WE ARE BORN TO BE LOUD. Eccetto i giovani piddini

Non scrivo di politica, tanto meno di politici. Faccio un'eccezione. Sebbene sia venerdì sera.
Prima di andare a bere, ballare, fumare, cazzeggiare e fare all'amore selvaggiamente leggete cosa penso. 
Poi sì, liberi tutti.

Articolo tratto da 'il venerdì' di Repubblica di oggi, 1 aprile 2011.
Pagina 47.
Titolo:
La Innocenzi e il PD junior di nuovo ai ferri corti
Svolgimento:
A tre anni dalle primarie dei Giovani democratici, Giulia Innocenzi torna ad attaccare il segretario dei piddini jr Fausto Raciti. Sul suo blog, la spalla di Michele Santoro ad Annozero annuncia il successore di Raciti: Andrea Baldini, attuale responsabile dell'organizzazione dei Gd. Una decisione già decisa, a suo dire, tanto che Innocenzi invita a vigilare sul congresso di ottobre affinché "non avvenga il fattaccio di tre anni fa, quando il già designato Fausto Raciti vinse con afflussi elettorali quantomeno bizzarri ('Milano 800 votanti, prima io. bari 8000 votanti, primo lui')". "Basta, è una polemica vecchia", sbuffa l'accusato. Raciti si stupisce della premonizione sul congresso "di cui non è stata neppure decisa la data" e lancia frecciate alla Innocenzi: " Io non ho altri incarichi, né milito in altri partiti". La frecciata consiste nel fatto che la Innocenzi è iscritta anche ai radicali e milita pure nella fondazione Italia Futura di Luca Cordero di Montezemolo. (r.bian.)

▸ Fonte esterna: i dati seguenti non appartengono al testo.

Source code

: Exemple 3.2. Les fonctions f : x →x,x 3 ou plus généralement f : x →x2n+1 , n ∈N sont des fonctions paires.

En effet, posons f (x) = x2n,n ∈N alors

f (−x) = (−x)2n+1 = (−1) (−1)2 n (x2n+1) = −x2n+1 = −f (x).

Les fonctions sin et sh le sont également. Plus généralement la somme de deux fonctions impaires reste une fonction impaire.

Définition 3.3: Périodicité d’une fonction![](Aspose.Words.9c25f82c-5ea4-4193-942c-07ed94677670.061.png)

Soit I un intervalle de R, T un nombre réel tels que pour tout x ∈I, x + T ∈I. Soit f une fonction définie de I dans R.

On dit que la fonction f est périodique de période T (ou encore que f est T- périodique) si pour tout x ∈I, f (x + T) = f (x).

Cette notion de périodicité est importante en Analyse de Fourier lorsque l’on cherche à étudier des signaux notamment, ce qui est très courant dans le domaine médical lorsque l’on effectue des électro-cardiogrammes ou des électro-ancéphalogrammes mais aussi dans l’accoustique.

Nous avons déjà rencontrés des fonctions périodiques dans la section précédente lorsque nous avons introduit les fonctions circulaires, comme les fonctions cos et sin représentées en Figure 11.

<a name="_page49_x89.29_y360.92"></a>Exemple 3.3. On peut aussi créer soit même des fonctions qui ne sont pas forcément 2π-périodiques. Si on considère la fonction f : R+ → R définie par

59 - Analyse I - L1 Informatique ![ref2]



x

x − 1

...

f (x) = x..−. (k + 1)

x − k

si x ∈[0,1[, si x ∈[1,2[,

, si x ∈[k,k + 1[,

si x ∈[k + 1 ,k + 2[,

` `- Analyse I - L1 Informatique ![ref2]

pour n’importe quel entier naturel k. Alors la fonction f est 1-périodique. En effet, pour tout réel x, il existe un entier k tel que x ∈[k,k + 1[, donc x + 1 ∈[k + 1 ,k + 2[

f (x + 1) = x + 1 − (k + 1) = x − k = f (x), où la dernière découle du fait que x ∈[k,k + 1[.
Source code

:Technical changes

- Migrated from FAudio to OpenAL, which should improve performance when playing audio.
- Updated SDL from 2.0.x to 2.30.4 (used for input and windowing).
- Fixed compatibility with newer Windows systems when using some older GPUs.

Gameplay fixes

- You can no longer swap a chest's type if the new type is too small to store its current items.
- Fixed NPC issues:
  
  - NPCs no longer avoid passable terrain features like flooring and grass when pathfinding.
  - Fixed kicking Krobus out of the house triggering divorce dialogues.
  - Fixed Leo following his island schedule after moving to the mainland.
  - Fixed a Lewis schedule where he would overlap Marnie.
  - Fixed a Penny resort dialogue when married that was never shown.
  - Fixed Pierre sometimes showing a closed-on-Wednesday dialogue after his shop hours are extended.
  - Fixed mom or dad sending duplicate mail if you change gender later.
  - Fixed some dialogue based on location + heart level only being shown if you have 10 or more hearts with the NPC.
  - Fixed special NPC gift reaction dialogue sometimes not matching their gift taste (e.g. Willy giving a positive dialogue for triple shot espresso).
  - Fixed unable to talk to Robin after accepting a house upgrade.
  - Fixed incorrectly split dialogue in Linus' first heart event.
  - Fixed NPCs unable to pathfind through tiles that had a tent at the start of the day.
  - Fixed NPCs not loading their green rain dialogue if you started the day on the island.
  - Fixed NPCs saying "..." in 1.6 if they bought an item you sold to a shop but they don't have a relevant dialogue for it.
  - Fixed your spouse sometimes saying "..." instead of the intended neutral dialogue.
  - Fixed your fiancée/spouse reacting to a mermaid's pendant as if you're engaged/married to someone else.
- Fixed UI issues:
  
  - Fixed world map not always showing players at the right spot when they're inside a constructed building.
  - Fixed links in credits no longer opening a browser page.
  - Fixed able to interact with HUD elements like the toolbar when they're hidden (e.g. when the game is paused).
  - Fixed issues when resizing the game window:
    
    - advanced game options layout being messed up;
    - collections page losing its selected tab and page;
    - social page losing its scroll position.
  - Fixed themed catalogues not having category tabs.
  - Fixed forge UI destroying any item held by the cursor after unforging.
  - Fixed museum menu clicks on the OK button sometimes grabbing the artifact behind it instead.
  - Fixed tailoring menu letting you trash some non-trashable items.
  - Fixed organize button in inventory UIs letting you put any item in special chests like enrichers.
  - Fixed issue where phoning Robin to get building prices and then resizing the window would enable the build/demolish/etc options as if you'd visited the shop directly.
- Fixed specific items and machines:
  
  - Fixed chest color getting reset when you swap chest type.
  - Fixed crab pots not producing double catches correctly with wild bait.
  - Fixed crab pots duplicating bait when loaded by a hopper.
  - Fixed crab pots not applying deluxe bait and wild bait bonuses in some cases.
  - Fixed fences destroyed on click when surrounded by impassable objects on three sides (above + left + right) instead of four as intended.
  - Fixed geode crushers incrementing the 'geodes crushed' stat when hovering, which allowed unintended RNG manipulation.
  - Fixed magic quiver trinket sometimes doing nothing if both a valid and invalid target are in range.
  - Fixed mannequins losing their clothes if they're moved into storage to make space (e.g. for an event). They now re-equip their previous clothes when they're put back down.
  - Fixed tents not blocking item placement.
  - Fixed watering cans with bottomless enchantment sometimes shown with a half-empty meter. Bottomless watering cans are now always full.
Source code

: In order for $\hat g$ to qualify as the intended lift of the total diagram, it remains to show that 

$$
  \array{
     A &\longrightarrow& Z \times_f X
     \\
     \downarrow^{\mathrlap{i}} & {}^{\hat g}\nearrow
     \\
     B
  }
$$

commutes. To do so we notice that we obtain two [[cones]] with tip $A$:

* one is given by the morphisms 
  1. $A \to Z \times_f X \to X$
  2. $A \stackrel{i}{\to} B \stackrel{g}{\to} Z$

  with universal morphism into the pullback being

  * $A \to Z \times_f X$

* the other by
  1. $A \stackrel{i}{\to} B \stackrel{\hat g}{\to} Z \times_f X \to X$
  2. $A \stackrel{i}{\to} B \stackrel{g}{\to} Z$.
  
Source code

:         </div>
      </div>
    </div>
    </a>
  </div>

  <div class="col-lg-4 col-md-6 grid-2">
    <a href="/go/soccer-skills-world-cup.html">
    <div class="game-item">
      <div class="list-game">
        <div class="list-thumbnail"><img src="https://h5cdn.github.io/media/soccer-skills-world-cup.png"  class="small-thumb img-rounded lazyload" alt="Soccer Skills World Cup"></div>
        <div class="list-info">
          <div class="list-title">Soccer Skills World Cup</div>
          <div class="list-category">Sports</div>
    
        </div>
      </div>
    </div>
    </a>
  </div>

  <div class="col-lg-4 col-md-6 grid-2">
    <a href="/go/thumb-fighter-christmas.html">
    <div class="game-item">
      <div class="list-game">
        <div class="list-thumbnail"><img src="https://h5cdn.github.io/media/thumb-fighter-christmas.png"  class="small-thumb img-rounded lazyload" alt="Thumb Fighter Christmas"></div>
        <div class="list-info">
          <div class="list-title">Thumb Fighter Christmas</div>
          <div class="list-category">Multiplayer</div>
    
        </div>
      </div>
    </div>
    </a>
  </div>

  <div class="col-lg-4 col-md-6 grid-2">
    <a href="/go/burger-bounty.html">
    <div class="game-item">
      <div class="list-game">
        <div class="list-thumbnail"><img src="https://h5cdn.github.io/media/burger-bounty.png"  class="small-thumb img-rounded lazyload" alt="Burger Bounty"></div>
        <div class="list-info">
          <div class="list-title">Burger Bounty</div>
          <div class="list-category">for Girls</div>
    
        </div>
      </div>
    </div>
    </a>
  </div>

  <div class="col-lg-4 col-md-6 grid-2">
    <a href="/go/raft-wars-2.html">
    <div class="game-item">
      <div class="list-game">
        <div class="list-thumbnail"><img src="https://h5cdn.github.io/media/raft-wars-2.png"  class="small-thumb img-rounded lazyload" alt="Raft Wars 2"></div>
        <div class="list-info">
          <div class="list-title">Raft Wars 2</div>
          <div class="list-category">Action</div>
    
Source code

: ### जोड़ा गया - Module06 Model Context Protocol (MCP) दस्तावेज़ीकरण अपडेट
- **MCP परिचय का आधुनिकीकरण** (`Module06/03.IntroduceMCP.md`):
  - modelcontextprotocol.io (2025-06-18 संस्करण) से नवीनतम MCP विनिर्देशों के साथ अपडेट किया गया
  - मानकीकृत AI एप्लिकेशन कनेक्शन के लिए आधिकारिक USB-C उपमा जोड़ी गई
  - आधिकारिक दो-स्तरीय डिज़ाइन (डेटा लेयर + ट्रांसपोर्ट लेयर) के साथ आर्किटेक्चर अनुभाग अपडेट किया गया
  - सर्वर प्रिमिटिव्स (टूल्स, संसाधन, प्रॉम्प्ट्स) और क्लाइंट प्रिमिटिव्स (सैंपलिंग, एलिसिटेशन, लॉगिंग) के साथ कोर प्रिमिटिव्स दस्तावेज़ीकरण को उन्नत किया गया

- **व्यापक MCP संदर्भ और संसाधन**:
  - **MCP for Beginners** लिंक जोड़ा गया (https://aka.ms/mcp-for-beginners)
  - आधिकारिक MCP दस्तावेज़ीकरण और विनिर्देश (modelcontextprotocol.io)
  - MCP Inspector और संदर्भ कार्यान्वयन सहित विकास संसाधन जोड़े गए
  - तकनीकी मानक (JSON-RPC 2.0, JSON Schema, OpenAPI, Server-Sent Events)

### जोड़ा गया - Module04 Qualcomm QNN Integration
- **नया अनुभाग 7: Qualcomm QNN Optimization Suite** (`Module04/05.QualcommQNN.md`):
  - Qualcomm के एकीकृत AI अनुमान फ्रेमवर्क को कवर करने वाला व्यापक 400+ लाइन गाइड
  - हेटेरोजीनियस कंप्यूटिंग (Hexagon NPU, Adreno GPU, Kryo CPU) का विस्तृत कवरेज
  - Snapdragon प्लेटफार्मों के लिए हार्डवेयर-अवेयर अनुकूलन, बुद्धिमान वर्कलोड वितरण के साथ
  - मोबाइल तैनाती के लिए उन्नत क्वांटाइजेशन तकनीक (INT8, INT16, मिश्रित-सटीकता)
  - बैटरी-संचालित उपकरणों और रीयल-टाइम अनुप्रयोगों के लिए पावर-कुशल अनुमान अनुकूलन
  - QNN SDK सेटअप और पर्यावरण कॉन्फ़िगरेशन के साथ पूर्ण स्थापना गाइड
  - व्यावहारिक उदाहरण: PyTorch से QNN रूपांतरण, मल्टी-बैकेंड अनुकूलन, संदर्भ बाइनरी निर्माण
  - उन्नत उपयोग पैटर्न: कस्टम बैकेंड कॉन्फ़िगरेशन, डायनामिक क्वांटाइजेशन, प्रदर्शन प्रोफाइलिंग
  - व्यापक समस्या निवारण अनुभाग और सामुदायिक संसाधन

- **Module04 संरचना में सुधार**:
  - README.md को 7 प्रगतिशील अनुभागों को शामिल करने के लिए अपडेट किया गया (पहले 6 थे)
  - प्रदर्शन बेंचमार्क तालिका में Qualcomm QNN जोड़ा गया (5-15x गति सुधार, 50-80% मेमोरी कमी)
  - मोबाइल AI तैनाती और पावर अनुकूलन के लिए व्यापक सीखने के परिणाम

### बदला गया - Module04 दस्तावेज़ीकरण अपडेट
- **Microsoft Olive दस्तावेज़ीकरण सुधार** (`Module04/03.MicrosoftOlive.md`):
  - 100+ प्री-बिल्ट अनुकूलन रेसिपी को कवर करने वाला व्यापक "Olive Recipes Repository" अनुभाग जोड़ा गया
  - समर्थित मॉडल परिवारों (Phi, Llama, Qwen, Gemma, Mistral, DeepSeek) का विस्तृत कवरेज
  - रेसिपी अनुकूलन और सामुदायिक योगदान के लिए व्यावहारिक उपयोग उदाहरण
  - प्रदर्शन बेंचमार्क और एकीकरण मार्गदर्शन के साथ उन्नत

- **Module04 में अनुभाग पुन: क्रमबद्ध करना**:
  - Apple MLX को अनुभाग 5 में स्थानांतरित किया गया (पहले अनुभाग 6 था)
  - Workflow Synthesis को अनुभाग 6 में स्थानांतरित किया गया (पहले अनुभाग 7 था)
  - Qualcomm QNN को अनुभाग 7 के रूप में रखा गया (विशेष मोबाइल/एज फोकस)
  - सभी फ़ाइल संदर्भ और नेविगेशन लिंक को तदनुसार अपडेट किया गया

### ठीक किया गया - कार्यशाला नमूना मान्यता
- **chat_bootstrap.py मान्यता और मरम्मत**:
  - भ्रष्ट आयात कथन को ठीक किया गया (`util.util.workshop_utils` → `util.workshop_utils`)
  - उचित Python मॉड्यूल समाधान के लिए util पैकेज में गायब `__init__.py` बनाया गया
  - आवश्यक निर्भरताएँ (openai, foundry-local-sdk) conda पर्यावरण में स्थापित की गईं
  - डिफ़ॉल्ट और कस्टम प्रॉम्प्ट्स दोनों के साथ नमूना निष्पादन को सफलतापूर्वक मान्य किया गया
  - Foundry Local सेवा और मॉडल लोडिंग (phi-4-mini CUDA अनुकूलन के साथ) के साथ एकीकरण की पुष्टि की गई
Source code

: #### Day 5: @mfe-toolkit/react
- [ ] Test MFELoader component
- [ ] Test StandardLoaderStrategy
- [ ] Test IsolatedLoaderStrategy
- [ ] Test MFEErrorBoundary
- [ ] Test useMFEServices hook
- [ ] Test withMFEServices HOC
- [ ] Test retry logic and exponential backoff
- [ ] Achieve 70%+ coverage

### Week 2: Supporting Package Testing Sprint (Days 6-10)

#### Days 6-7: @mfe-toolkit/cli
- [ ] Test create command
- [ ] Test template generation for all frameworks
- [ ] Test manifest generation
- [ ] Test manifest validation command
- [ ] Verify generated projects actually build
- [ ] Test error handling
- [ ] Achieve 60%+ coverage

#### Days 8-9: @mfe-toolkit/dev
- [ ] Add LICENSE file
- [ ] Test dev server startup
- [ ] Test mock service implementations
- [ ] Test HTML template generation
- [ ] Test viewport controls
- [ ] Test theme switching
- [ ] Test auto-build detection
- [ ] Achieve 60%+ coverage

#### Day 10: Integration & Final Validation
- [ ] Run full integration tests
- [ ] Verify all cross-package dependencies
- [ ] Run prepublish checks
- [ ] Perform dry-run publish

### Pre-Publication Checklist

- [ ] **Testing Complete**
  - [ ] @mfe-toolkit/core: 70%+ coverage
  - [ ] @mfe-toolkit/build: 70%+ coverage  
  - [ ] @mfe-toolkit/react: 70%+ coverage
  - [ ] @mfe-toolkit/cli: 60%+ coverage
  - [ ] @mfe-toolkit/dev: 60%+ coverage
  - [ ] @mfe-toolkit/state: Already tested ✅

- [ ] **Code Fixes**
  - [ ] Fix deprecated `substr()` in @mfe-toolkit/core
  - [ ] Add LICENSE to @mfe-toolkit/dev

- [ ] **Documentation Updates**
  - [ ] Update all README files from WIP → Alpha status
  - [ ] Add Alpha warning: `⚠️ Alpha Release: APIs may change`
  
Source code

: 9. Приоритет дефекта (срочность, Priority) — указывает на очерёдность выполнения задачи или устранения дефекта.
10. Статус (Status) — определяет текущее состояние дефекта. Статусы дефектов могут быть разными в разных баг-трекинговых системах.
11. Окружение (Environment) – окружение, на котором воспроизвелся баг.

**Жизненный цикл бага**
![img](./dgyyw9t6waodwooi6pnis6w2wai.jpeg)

Sono tutta un fremito. Non contengo il piacere. Ho la conferma che sì, il PD non ce la farà mai. Nuove leve sono pronte. Ci sono menti giovani e fresche in arrivo dalle aule universitarie, dai congressi, dai circoli.
Si fanno le pulci. Contano gli spicci avanzati sul tavolo. Ricordano ed elencano ogni torto subito. Annotano l'uno le mancanze e i difetti dell'altro. Rimembrano, come Leopardi chiedeva di fare a Silvia. Sono l'alba di un nuovo giorno, uguale al tramonto di quello (non ancora) finito. E sono già tra noi. 

Nota a margine. Non so cosa sia, però sento un fetore allucinate mentre scrivo questo post.